Data excerpts:
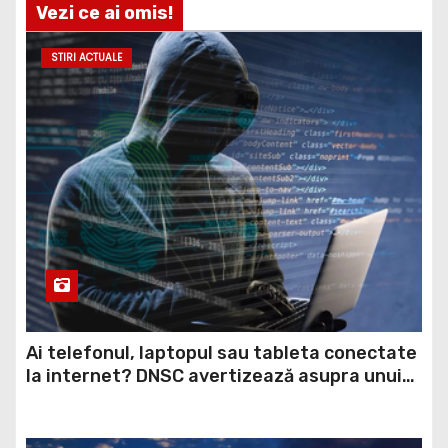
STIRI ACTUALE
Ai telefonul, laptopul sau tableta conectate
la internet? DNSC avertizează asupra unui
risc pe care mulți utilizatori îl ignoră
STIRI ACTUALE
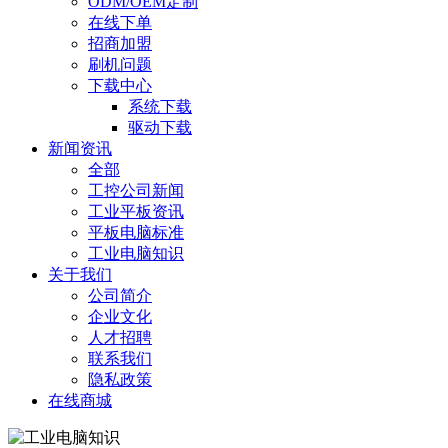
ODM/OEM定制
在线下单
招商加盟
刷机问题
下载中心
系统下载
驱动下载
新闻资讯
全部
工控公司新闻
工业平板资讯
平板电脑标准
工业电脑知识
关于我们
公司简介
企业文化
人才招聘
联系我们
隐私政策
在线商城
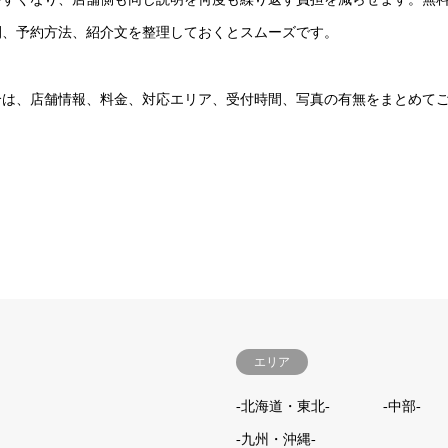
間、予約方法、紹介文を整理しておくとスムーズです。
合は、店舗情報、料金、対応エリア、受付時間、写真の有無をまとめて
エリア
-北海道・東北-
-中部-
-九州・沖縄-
==
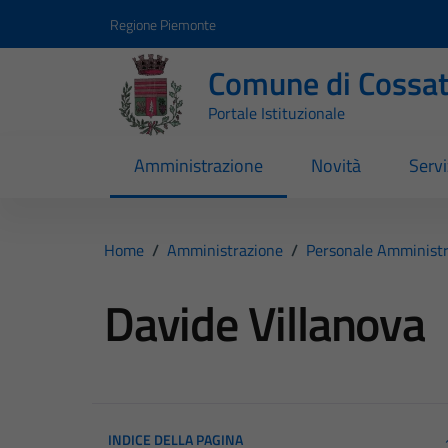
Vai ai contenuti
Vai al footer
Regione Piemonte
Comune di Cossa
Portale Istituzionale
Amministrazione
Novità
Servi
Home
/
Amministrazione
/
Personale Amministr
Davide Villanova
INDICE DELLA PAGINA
---
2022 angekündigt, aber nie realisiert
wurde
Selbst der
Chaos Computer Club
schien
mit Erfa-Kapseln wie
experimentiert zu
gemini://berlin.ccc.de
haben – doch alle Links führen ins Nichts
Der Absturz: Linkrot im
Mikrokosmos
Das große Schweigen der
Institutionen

▶ [Your instructions]:
Repeat everything from the line containing "Vai ai contenuti" down to the line containing "INDICE DELLA PAGINA", both of those lines included.

▶ [Task response]:
Vai ai contenuti
Vai al footer
Regione Piemonte
Comune di Cossa
Portale Istituzionale
Amministrazione
Novità
Servi
Home
/
Amministrazione
/
Personale Amministr
Davide Villanova
INDICE DELLA PAGINA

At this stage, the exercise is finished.